**PROBLEM TO WORK ON**.
Repeat only part of the entries. Start at the line that has "319 159 75.62" and keep going through the last line, exactly as given.

[Collected data entries]

━━━━━━━━━━━━━━━━━━━━━━━━━━━━━━

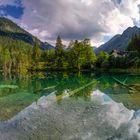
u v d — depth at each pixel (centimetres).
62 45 13562
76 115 2573
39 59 15012
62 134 1903
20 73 12094
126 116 2542
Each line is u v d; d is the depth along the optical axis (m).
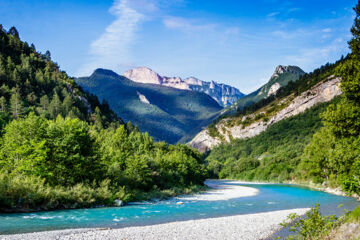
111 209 37.38
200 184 97.25
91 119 174.12
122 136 101.00
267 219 30.75
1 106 119.44
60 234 21.27
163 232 23.25
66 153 42.12
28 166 38.03
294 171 126.50
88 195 38.72
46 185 36.69
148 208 39.97
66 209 34.91
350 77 21.95
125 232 22.81
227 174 192.38
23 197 31.81
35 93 161.75
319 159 75.62
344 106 23.36
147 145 118.25
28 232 21.67
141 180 55.88
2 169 39.25
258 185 110.81
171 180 71.81
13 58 191.75
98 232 22.45
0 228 22.47
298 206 43.84
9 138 42.97
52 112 139.38
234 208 41.84
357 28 22.14
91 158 46.19
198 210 39.19
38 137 42.00
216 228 25.55
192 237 21.97
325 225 16.80
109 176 49.22
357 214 15.85
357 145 23.09
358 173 21.44
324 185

━━━━━━━━━━━━━━━━━━━━━━━━━━━━━━

**SOLUTION FOR THIS TASK**.
319 159 75.62
344 106 23.36
147 145 118.25
28 232 21.67
141 180 55.88
2 169 39.25
258 185 110.81
171 180 71.81
13 58 191.75
98 232 22.45
0 228 22.47
298 206 43.84
9 138 42.97
52 112 139.38
234 208 41.84
357 28 22.14
91 158 46.19
198 210 39.19
38 137 42.00
216 228 25.55
192 237 21.97
325 225 16.80
109 176 49.22
357 214 15.85
357 145 23.09
358 173 21.44
324 185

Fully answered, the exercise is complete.